• WHAT YOU HAVE TO DO: The records below must be output exactly, with no images carried over.

======== THE DATA

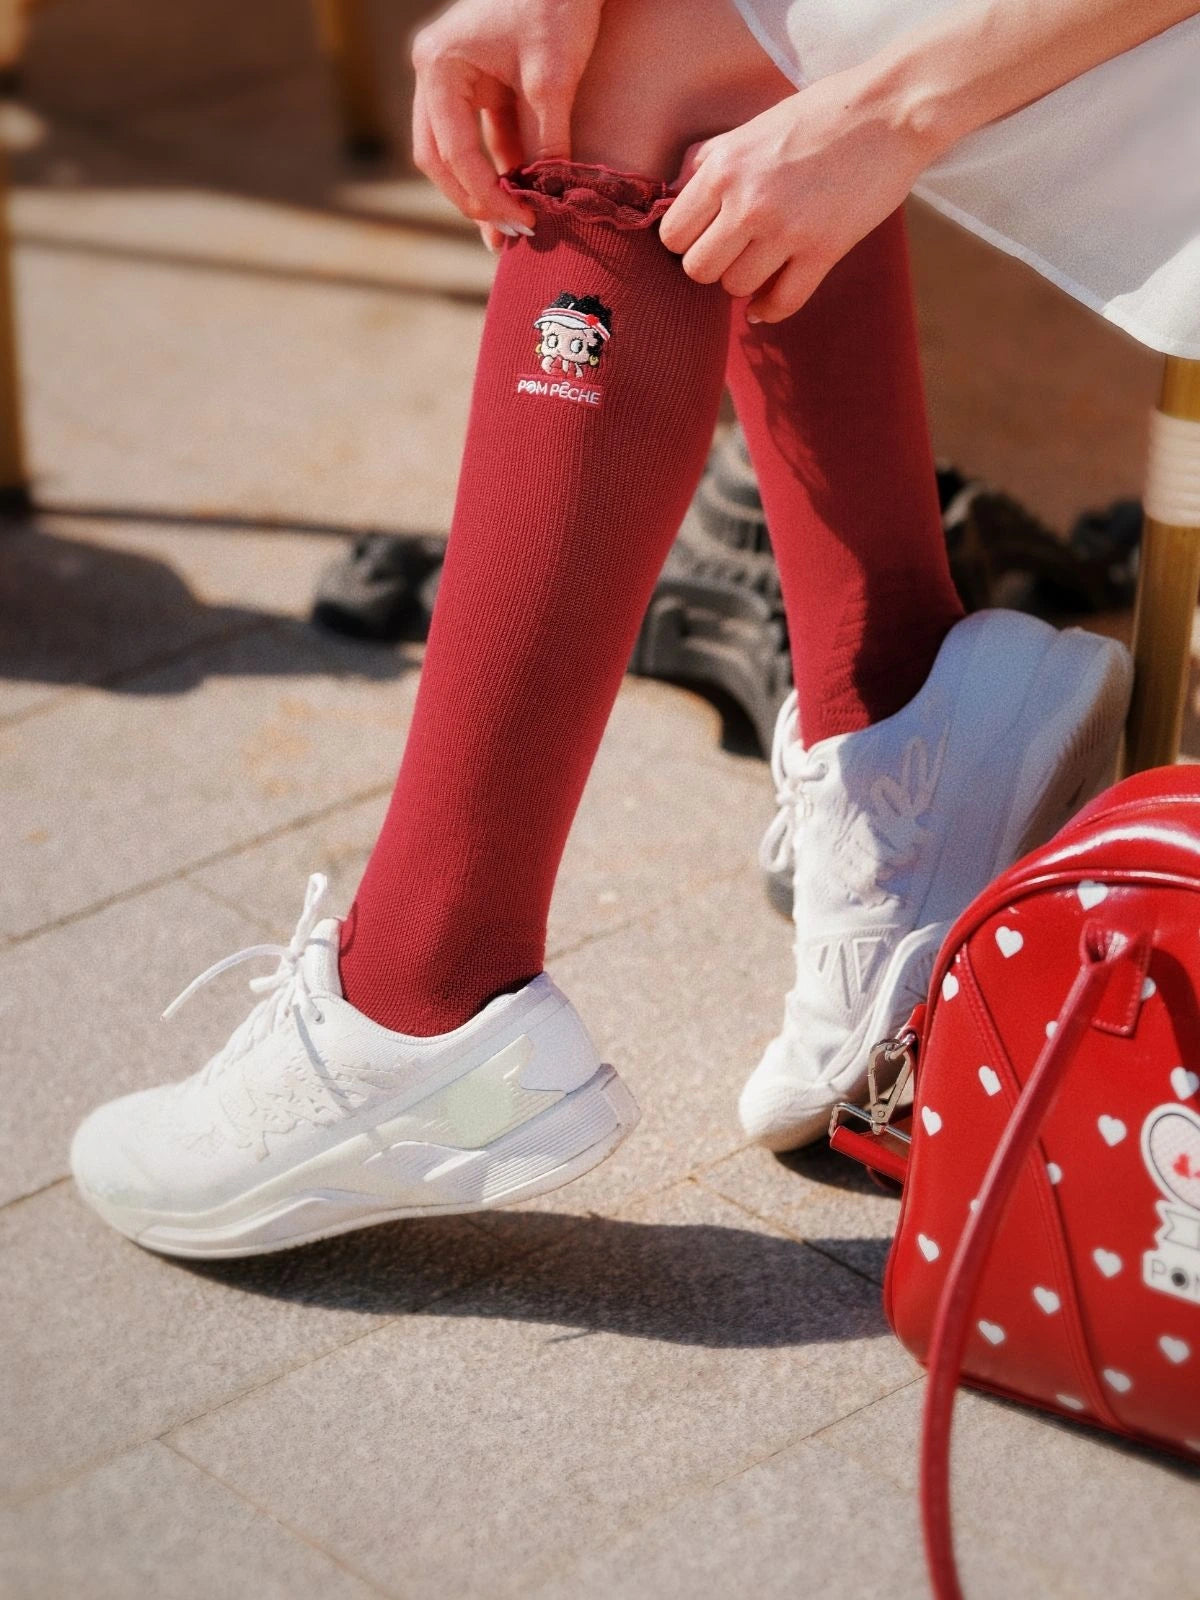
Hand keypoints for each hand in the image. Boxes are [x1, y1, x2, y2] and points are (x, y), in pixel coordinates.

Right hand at [411, 0, 604, 251]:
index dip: (486, 196)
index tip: (522, 224)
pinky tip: (522, 198)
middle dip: (472, 201)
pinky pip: (482, 138)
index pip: (454, 152)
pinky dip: (500, 168)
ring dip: (483, 190)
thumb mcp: (553, 77)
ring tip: (512, 230)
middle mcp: (435, 75)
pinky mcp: (480, 84)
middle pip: (440, 158)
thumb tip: (549, 200)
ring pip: (455, 152)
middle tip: (506, 238)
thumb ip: (547, 141)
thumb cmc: (555, 2)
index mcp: (439, 68)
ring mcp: (454, 79)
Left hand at [659, 69, 938, 321]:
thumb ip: (710, 159)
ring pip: (736, 288)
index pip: (673, 233)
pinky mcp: (823, 250)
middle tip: (730, 253)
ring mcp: (787, 229)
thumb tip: (672, 193)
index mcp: (725, 166)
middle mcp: (749, 201)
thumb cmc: (821, 114)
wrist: (891, 112)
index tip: (704, 236)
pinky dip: (769, 310)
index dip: (685, 240)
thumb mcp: (753, 126)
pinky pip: (782, 302)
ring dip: (744, 281)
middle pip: (698, 269)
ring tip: (759, 261)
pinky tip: (766, 304)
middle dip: (711, 266)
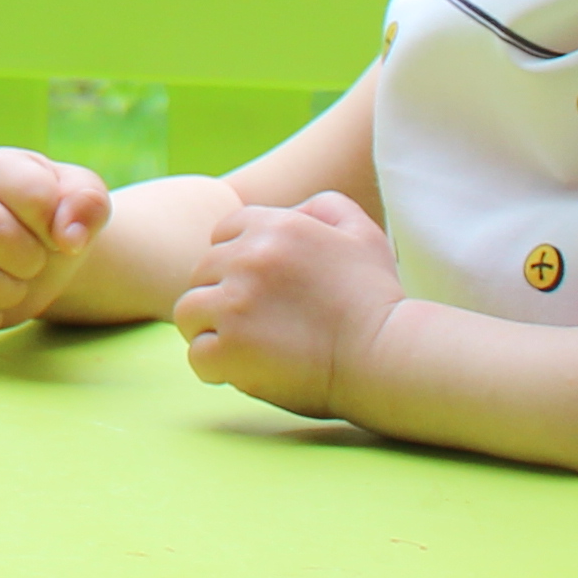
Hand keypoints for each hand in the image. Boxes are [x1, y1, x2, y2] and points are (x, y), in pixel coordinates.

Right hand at [0, 149, 108, 334]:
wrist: (35, 246)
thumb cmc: (55, 213)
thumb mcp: (84, 197)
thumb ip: (88, 204)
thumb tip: (69, 238)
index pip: (33, 197)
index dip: (56, 226)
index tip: (54, 231)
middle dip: (31, 260)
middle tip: (34, 259)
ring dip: (9, 293)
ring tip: (14, 281)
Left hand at [177, 190, 406, 420]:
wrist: (388, 356)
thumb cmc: (377, 300)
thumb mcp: (362, 232)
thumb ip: (325, 207)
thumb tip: (292, 210)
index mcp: (274, 227)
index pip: (222, 233)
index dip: (235, 262)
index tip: (258, 289)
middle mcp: (248, 258)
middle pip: (202, 273)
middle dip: (221, 295)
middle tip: (254, 322)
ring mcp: (235, 304)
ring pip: (188, 311)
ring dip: (209, 329)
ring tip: (240, 346)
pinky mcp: (231, 349)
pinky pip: (197, 355)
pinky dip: (214, 366)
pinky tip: (241, 370)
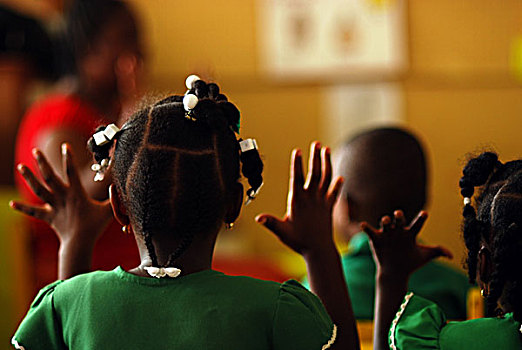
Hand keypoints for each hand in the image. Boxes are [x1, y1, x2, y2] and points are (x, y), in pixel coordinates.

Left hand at [10, 144, 112, 247]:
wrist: (79, 243)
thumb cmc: (95, 226)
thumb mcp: (108, 210)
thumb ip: (115, 198)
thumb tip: (119, 187)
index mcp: (76, 193)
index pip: (71, 172)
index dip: (68, 158)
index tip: (65, 146)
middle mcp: (62, 197)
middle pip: (49, 177)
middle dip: (42, 163)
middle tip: (35, 151)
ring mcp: (54, 206)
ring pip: (38, 190)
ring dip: (29, 178)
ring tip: (20, 166)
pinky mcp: (48, 217)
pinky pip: (34, 212)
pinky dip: (23, 208)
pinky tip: (12, 204)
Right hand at [255, 141, 342, 255]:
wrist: (320, 251)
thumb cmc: (299, 241)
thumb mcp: (282, 232)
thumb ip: (271, 223)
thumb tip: (258, 218)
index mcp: (298, 201)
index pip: (297, 178)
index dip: (297, 164)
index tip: (297, 151)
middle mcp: (312, 198)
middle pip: (315, 174)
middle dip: (315, 158)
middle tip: (316, 144)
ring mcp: (322, 202)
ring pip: (326, 179)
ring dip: (327, 164)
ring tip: (326, 150)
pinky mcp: (329, 208)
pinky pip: (334, 193)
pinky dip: (337, 184)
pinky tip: (340, 177)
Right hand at [362, 210, 452, 278]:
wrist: (395, 273)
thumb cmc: (411, 262)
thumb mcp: (425, 256)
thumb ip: (437, 251)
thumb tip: (452, 255)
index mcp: (410, 234)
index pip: (417, 224)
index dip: (421, 219)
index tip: (425, 214)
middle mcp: (398, 231)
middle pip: (399, 220)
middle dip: (399, 216)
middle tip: (399, 214)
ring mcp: (387, 234)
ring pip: (386, 224)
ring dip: (385, 221)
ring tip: (386, 220)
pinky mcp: (376, 239)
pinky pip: (370, 232)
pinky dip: (366, 228)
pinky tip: (363, 225)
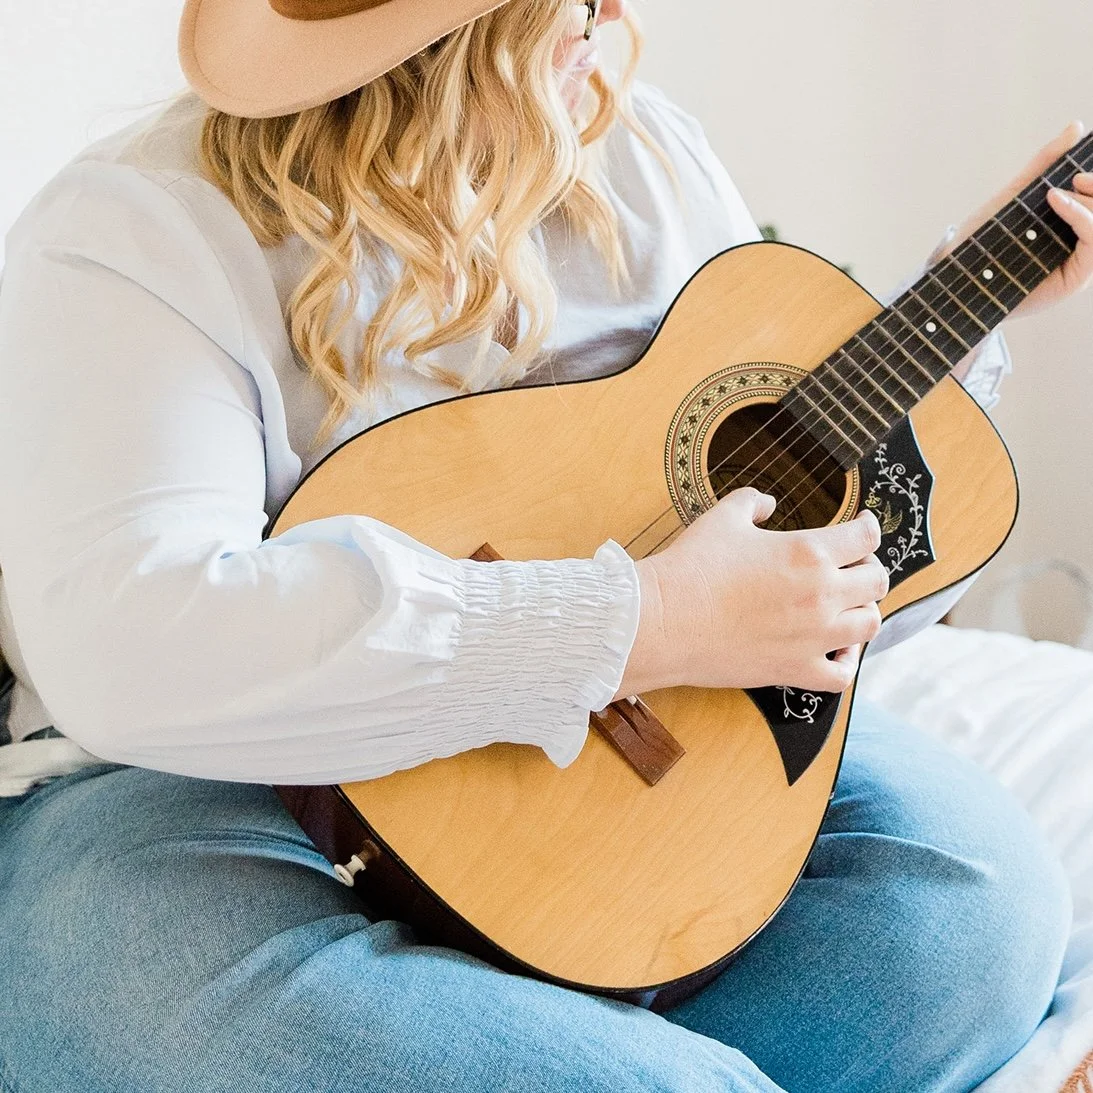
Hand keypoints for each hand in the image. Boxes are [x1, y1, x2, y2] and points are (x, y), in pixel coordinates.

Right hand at [611, 488, 887, 699]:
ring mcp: (813, 636)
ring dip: (864, 611)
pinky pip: (843, 674)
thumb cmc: (691, 567)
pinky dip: (847, 661)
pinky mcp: (795, 669)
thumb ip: (752, 502)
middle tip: (852, 566)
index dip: (869, 526)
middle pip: (876, 581)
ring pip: (870, 625)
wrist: (664, 620)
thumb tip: (767, 502)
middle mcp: (822, 594)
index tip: (864, 525)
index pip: (865, 537)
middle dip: (868, 568)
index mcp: (809, 551)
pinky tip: (836, 650)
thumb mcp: (723, 517)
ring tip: (847, 606)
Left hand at [939, 121, 1092, 320]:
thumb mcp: (1016, 194)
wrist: (954, 274)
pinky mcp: (1075, 279)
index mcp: (1071, 228)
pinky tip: (1059, 202)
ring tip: (1062, 192)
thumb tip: (1076, 127)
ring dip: (1092, 203)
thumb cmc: (980, 238)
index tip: (1077, 175)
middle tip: (1077, 180)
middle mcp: (1081, 246)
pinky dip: (1084, 218)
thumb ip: (1045, 164)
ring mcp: (1080, 264)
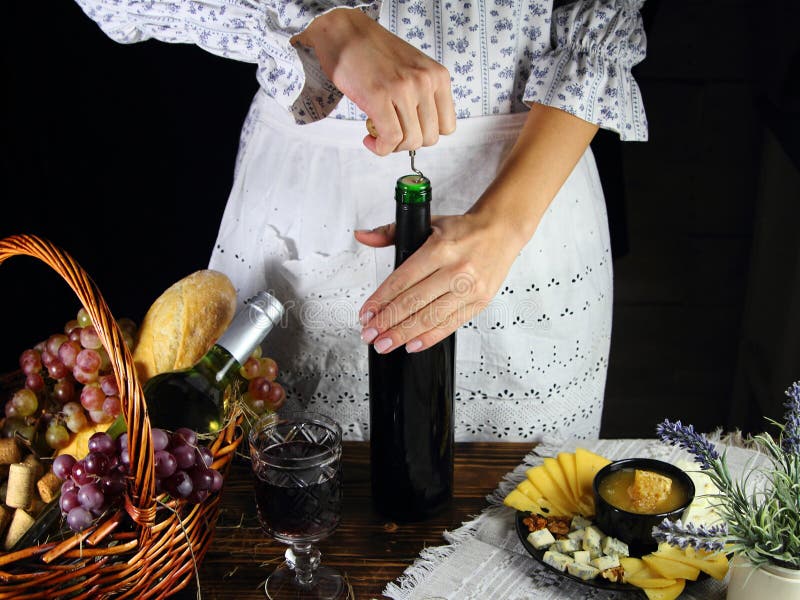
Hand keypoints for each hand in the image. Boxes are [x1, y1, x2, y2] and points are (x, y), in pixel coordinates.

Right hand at [292, 8, 455, 155]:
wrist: (345, 32)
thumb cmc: (374, 52)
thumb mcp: (413, 69)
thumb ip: (424, 94)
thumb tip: (422, 128)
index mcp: (438, 76)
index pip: (447, 126)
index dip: (427, 134)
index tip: (410, 131)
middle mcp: (425, 82)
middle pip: (429, 138)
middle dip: (409, 143)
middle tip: (391, 133)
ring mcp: (403, 89)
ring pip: (410, 141)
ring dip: (393, 147)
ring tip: (378, 134)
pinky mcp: (379, 97)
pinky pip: (390, 138)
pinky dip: (380, 148)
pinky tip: (369, 139)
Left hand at [354, 213, 523, 352]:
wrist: (502, 231)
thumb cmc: (464, 230)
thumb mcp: (428, 224)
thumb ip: (391, 232)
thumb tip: (363, 236)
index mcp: (439, 250)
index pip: (402, 280)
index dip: (380, 301)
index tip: (366, 315)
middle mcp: (455, 271)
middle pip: (413, 303)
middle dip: (387, 323)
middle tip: (369, 335)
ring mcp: (469, 289)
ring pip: (430, 318)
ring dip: (403, 334)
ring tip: (384, 344)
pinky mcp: (479, 302)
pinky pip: (450, 325)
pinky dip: (429, 337)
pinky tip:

================

• COMPLETED EXERCISE:
Hand keypoints for each hand in the image. Boxes are [x1, y1, x2, y2] and points are (x, y), in pixel coordinates.

Right hand at [411, 0, 604, 251]:
index dip: (486, 196)
index tip: (522, 224)
pinky tip: (522, 198)
middle dip: (472, 201)
pinky pip: (482, 138)
index pip: (454, 152)
pinky dip: (500, 168)
ring dip: (483, 190)
thumb mcp: (553, 77)
ring tip: (512, 230)
middle mcp: (435, 75)
pinky mcp: (480, 84)
middle pip: (440, 158)
thumb tip: (549, 200)
ring pip: (455, 152)
middle tip: (506, 238)
thumb ip: (547, 141)
thumb cmc: (555, 2)
index mcp: (439, 68)
ring mcp: (454, 79)
Left hand at [659, 69, 938, 321]:
thumb ip: (710, 159)
ring pip: (736, 288)
index pip: (673, 233)
pinky mcp: (823, 250)
middle tip: (730, 253)
ring mcp: (787, 229)
thumb tip: (672, 193)
index mcp: (725, 166)
middle mcp: (749, 201)
thumb cmc: (821, 114)
wrist: (891, 112)
index tip: (704, 236)
pinky dip: (769, 310)
index dip: (685, 240)
thumb mcp: (753, 126)
pinky pip: (782, 302)
ring dip: (744, 281)
middle pip: (698, 269)
ring tip: (759, 261)
pinky tip: (766, 304)
middle dip: (711, 266)
Hand keypoints for each hand in the image. Boxes are [x1, y1, x2, y2] and points are (x, y), in pixel coordinates.

Right hand at [0, 149, 108, 334]:
wrist: (35, 246)
thumb cmc: (55, 213)
thumb mcp: (84, 197)
thumb ip: (88, 204)
thumb tip: (69, 238)
index pip: (33, 197)
index dip: (56, 226)
index tip: (54, 231)
middle dip: (31, 260)
middle tip: (34, 259)
ring dip: (9, 293)
ring tip: (14, 281)
Left hand at [177, 190, 406, 420]:
wrist: (388, 356)
thumb cmc: (377, 300)
thumb mcp: (362, 232)
thumb ip: (325, 207)
thumb tip: (292, 210)
index mcp: (274, 227)
index pip: (222, 233)
index dip: (235, 262)
index tip: (258, 289)
middle mcp: (248, 258)
middle pip: (202, 273)
middle dip: (221, 295)
middle tip: (254, 322)
ring mcp: (235, 304)
ring pip: (188, 311)
ring dip: (209, 329)
ring tip: (240, 346)
pinky mcp: (231, 349)
pinky pip: (197, 355)
pinky dip: (214, 366)
pinky tip: (241, 370)
Hand keypoints for each hand in the image. Boxes are [x1, y1, x2, y2] and points are (x, y), in pixel coordinates.

Left hand at [10, 144, 112, 247]:
wrist: (79, 243)
thumb cmc: (95, 226)
thumb mcp: (108, 210)
thumb ip: (115, 198)
thumb tip: (119, 187)
index mcp: (76, 193)
index pip: (71, 172)
index dip: (68, 158)
index tip: (65, 146)
middle mcp: (62, 197)
middle pip: (49, 177)
middle dip: (42, 163)
middle tip: (35, 151)
ring mcp: (54, 206)
ring pip: (38, 190)
ring dip: (29, 178)
ring tip: (20, 166)
pinky mcp: (48, 217)
pinky pip: (34, 212)
pinky dip: (23, 208)
pinky tip: (12, 204)
Right hand at [255, 141, 342, 255]:
wrist: (320, 251)
thumb cmc: (299, 241)
thumb mcp: (282, 232)
thumb ip: (271, 223)
thumb tip: (258, 218)
index mcp: (298, 201)
index pip: (297, 178)
index dip: (297, 164)
index tip: (297, 151)
middle mcp: (312, 198)
middle pip: (315, 174)
middle dip: (315, 158)
middle tip: (316, 144)
ring mcp: (322, 202)
ring pip: (326, 179)
ring dip: (327, 164)
ring tip: (326, 150)
pinky mcp: (329, 208)
pinky pip: (334, 193)
pinky dip: (337, 184)
pinky tip: (340, 177)
Right hand at [362, 210, 452, 278]:
wrist: (395, 273)
thumb cmc: (411, 262)
thumb mcp: (425, 256)
thumb ip: (437, 251)
thumb tip: (452, 255)
index mcp: (410, 234)
index pip: (417, 224)
index dip: (421, 219)
index tip: (425, 214)
middle mcp: (398, 231)
middle pip: (399, 220)
middle dip: (399, 216)
middle tip: (399, 214)
ring mcp: (387, 234)
ring pip: (386, 224)
ring dip: (385, 221)
ring tip: (386, 220)
pinky mcp: (376, 239)
pinky pip: (370, 232)
pinky dip: (366, 228)
pinky tip: (363, 225)
Hand keypoints for each hand in the image. Boxes are [x1, y1, x2, y2] and points are (x, y), in pixel coordinates.

Right hand at [611, 488, 887, 699]:
ring mcp: (813, 636)
ring dip: (864, 611)
pinky pip: (843, 674)
thumb cmc: (691, 567)
pinky dip: (847, 661)
pinky mcp: (795, 669)
thumb ip: (752, 502)
middle tip: (852, 566)
index dip: (869, 526)
middle pip: (876, 581)
ring pip: (870, 625)
wrist: (664, 620)
thumb tip: (767, 502)
middle mcp: (822, 594)
index tip: (864, 525)
index pip: (865, 537)
middle dip: (868, 568)
index mcp: (809, 551)
pinky tip: (836, 650)
thumb mcp: (723, 517)
ring tip: (847, 606)
Left hand at [939, 121, 1092, 320]:
thumb mcp: (1016, 194)
wrist: (954, 274)
pinky mcp: (1075, 279)
index mcp: (1071, 228)
pinky tip: (1059, 202)
ring tip: (1062, 192)
thumb tip: (1076, 127)
ring dip: (1092, 203)
thumb cmc: (980, 238)
index tip: (1077, 175)
middle tip: (1077, 180)
middle mcp: (1081, 246)
pinky dip: (1084, 218)
thumb ip: (1045, 164)
ring mcp: (1080, 264)
Hand keypoints for each hand in the image. Boxes are [x1, y1, x2, y2] and points are (x, y), in pixel coordinates.

Right hand at [292, 8, 455, 155]:
wrist: (345, 32)
thumb cmc: (374, 52)
thumb mcp: (413, 69)
thumb ip: (424, 94)
thumb tip: (422, 128)
index mcp: (438, 76)
index pip: (447, 126)
index dip: (427, 134)
index tip: (410, 131)
middle mcp: (425, 82)
middle pip: (429, 138)
middle dip: (409, 143)
middle tip: (391, 133)
ring mcp: (403, 89)
ring pip: (410, 141)
ring dip: (393, 147)
ring tip: (378, 134)
pinky mcp: (379, 97)
pinky pip: (390, 138)
pinky dip: (380, 148)
pinky tip: (369, 139)
Left hand at [354, 213, 523, 352]:
wrist: (502, 231)
thumb cmc: (464, 230)
thumb mcp: (428, 224)
thumb ip: (391, 232)
thumb tip: (363, 236)
index mcp: (439, 250)
index pip: (402, 280)
index dip: (380, 301)
index tip: (366, 315)
middle mcp: (455, 271)
middle pip: (413, 303)
middle dip: (387, 323)
middle tip: (369, 335)
ring mcp: (469, 289)
ring pip: (430, 318)
ring dip: (403, 334)
ring tip: (384, 344)
pinky mcp: (479, 302)
pinky pip: (450, 325)
pinky dip: (429, 337)
pinky tip:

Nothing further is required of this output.